De conjunctuurindex geeft het gevoel van de landbouwers weer: hoe beschouwen ze de afgelopen periode en wat verwachten ze van de toekomstige periode. De index kan gaan van 0 (alle landbouwers zeer negatief) tot 200 (alle landbouwers zeer positief). Bij een waarde van 100 zijn er evenveel negatieve als positieve antwoorden. Dit gevoel van de landbouwers wordt gekaderd op basis van de marktsituatie.

De meest recente conjunctuurindex is tegenover de vorige periode gestegen van 65 naar 68 (figuur 1). De tevredenheid over de afgelopen 6 maanden bleef gelijk en het toekomstperspectief steeg van 60 naar 66.

Grote variatie

Als deelsectoren van de landbouw worden akkerbouw, melkvee, vleesvee en de varkenssector aanzien. Figuur 2 maakt duidelijk dat tegenover de vorige bevraging 6 maanden geleden de meeste deelsectoren amper een evolutie vertonen. Hieronder worden de verschillende landbouwdeelsectoren meer in detail beschreven.

In tuinbouw noteren groenten in open- lucht en onder glas en sierteelt onder glas de laagste waarden sinds het begin van de bevraging in 2007. Fruitteelt blijft bijna status quo tegenover de voorjaarsbevraging. De kostenstijgingen, de energievoorziening en het dalende consumentenvertrouwen leiden tot een negatieve stemming in de tuinbouw.

Markt bepaalt akkerbouw

De index voor akkerbouw blijft stabiel evolueren van 74 naar 75. De tevredenheid over de afgelopen 6 maanden stijgt licht met 2 punten tot 86. De toekomstverwachtingen dalen met evenveel punten naar 63. 59% van de ondervraagde akkerbouwers gaf aan de komende 6 maanden een productiedaling te verwachten, waarvan 13% zelfs een sterke productiedaling. Wat de prijsverwachtingen betreft, is de situatie niet duidelijk: 26% verwacht een prijsdaling, 31% een prijsstijging, terwijl 44% geen wijziging in de prijzen verwacht. Bij de verklaring voor deze evolutie van deze index dient net als bij de bevraging van 6 maanden geleden voorzichtig omgesprongen te worden, aangezien de deelsectoren van akkerbouw (granen, aardappelen en suiker) verschillende markttendensen hebben doorlopen.

################

**Lijst van opdrachten:**
(a) Beantwoord de onderstaande vragen over de tekst over de conjunctuurindex.
(i) Bij welke waarde van de index zijn er evenveel negatieve als positieve antwoorden?
(ii) Sinds welk jaar loopt de bevraging volgens de passage over de tuinbouw?
(iii) Welk percentage van de ondervraagde akkerbouwers verwacht geen wijziging in de prijzen?
(b) Zet de tekst over de landbouwconjunctuur voort na de laatste zin.

**Uittreksel gegevens:**
################

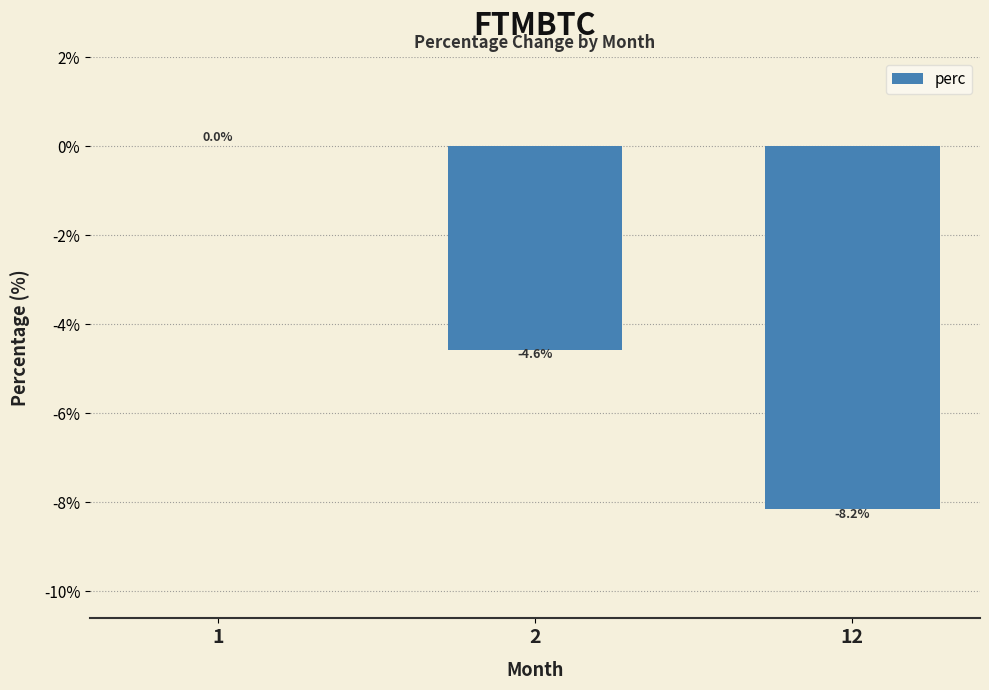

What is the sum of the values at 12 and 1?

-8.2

################

**Overzicht antwoorden:**
(a)
(i) 100
(ii) 2007
(iii) 44%

(b)
Aardappelen Voor de aardappelsector speelt de droge zomer een grote rol. Ondanks een stijging van het areaal in België (+2,6%) wordt ten gevolge van de lange droogte een productiedaling verwacht. Door de hitte is de groei van aardappelen in de laatste groeifase achtergebleven. De huidige opbrengst ligt bijna 20% lager dan die van de voorbije jaren. Bovendien krijgen de telers met heel wat uitdagingen af te rekenen. Zo liggen de kosten voor energie, meststoffen en irrigatie veel hoger. De hitte kan ook voor kwaliteits- en bewaarproblemen zorgen. Het is dan ook de vraag in welke mate de contractprijzen die in het begin van het jaar werden onderhandeld, nog de realiteit weerspiegelen.

Granen De graansector ondervindt meer dan ooit de gevolgen van geo-politieke ontwikkelingen. Krappe wereldwijde voorraden verklaren de volatiele prijsevoluties. De graanprijzen zijn ten gevolge van de Russische agressie in Oekraïne verder doorgestegen tot deze zomer. Daarna was er een terugval van de prijzen ten gevolge van de graandeal tussen Rusland en Oekraïne. Zo is de prijs van voedertarwe gestegen van 300 euro/ton (januari 2022) naar 400 euro/ton (juni) om weer te dalen naar iets minder dan 300 euro/ton in september. Hiermee blijven de prijzen wel op een hoog niveau. De komende maanden zal de geopolitieke situatie een grote rol blijven spelen. Zo is het bang afwachten in welke mate Rusland de graandeal met Oekraïne zal respecteren. Deze zou in november verlengd moeten worden, maar Rusland voelt zich benadeeld in deze overeenkomst.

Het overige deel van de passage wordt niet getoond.